■ **Task**:
Please reproduce the data exactly and omit the pictures.

■ **Provided data**:

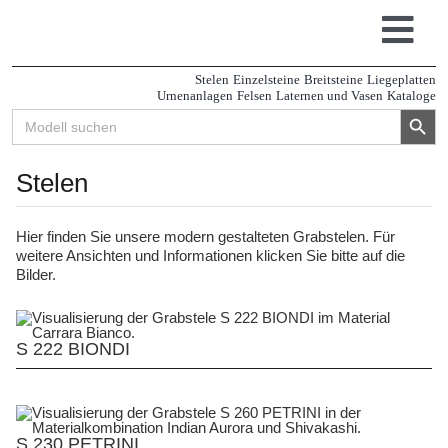
Zum
Inhalt
Tog
springen
Navi
Stelen
Einzelsteine
Breitsteine
Liegeplatten
Urnenanlagen
Felsen
Laternen und Vasen
Kataloge
Search Button
Search
for:
Stelen
Hier finden Sie unsere modern gestalteten Grabstelen. Für
weitere Ansichten und Informationen klicken Sie bitte auf die
Bilder.
S 222 BIONDI
S 230 PETRINI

■ **Exercise output**:
Zum
Inhalt
Tog
springen
Navi
Stelen
Einzelsteine
Breitsteine
Liegeplatten
Urnenanlagen
Felsen
Laternen und Vasen
Kataloge
Search Button
Search
for:
Stelen
Hier finden Sie unsere modern gestalteten Grabstelen. Für
weitere Ansichten und Informationen klicken Sie bitte auf die
Bilder.
S 222 BIONDI
S 230 PETRINI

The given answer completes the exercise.